Cisplatin-Containing Combinations Associate with Survival in Women from Appalachian Kentucky with Metastatic, Persistent, or Recurrent Uterine Cervix Cancer.

Prior preclinical studies showed promising antitumor activity and an acceptable safety profile associated with radiopharmaceuticals for patients with metastatic, persistent, or recurrent uterine cervix cancers. Whether the addition of a radiopharmaceutical to chemotherapy would significantly increase progression-free survival in such patients is untested. Our retrospective study sought to associate the line of treatment and progression-free survival as benchmarks for next-generation radiopharmaceutical development.

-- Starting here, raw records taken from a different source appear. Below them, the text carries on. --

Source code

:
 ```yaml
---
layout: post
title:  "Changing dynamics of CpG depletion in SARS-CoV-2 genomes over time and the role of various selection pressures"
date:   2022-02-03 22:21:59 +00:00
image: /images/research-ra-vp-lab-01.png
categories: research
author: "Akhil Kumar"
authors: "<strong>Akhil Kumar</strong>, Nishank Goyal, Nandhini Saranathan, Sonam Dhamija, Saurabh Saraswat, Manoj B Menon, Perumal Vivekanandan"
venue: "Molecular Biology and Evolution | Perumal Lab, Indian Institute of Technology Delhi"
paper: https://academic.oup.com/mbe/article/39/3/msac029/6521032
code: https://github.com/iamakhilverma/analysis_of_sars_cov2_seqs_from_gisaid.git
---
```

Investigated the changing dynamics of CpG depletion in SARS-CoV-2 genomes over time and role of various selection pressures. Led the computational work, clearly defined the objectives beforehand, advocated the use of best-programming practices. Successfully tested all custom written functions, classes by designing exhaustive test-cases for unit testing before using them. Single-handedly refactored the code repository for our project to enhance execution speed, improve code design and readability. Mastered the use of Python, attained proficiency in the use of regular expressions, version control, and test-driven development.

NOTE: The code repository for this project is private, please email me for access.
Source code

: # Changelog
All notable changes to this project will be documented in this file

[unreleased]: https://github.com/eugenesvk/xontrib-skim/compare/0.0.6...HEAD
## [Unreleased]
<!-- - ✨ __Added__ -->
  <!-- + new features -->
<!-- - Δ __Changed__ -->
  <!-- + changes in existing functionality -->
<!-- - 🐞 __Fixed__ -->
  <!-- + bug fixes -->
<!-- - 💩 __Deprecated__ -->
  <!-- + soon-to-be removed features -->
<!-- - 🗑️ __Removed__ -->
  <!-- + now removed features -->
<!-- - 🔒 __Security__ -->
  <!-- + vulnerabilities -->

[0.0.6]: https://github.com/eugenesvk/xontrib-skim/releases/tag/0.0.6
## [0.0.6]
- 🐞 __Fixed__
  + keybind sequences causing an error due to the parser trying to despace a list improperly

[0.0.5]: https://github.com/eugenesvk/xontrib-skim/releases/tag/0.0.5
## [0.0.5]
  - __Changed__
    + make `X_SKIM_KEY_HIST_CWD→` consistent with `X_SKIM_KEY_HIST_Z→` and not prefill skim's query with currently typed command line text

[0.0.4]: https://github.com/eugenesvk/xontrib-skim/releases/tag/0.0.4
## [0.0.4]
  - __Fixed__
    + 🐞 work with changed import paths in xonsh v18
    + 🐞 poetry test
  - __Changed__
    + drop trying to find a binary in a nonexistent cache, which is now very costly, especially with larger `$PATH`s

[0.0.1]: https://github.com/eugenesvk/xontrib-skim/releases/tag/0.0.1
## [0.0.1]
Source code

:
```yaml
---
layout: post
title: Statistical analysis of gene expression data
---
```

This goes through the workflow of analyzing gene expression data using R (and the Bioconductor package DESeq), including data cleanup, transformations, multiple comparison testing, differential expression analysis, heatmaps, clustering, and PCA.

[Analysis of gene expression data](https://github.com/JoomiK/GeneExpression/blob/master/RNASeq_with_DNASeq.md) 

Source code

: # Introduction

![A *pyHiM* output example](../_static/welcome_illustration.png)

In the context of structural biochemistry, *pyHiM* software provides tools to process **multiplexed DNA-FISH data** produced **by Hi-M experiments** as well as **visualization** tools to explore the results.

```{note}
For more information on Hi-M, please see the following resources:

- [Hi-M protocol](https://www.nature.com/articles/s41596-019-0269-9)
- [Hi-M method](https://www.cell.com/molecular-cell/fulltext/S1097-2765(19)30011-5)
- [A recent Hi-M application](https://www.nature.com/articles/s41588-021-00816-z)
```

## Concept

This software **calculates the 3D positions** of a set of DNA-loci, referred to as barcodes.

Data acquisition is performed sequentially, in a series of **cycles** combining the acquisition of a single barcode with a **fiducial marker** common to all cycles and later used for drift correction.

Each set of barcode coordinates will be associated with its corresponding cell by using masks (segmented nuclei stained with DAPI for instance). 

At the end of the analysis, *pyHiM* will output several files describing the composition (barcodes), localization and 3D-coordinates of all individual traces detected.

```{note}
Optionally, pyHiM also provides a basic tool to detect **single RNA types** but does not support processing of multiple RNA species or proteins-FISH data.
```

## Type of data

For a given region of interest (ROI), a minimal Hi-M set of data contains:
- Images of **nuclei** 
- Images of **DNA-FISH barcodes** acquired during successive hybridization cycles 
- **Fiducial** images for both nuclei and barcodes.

We grouped metastatic, persistent, or recurrent uterine cervix cancer patients not amenable to curable surgery or radiotherapy between 2002 and 2023 by the line of doublet, triplet, and quadruplet chemotherapy or another intervention. After the first-line treatment, patients were monitored for radiographic progression every three months for up to three years. The primary endpoints were the first and any second or third progression-free survival intervals. A total of 127 patients contributed demographic, tumor, line of treatment, and outcome data with a median follow-up of 18 months (25-75% interquartile range: 9 to 37 months). After the first-line treatment, 113 patients had local or distant progression or died from any cause, most often death from the disease (67%). Median progression-free survivals were 5.5 months (95% confidence interval: 4.8-6.0 months), 5.3 months (95% confidence interval: 4.5-6.3 months), and 3.0 months (95% confidence interval: 2.1-3.7 months) for the first-, second-, and third-line treatments, respectively. For a first-line cisplatin-containing regimen, the median progression-free survival was 6.5 months (95% confidence interval: 5.5-7.7 months). This study highlights the limited efficacy of current treatments for metastatic, persistent, or recurrent uterine cancer patients. A five-month progression-free survival might serve as a benchmark for the development of novel therapies in clinical efficacy trials, such as radiopharmaceuticals.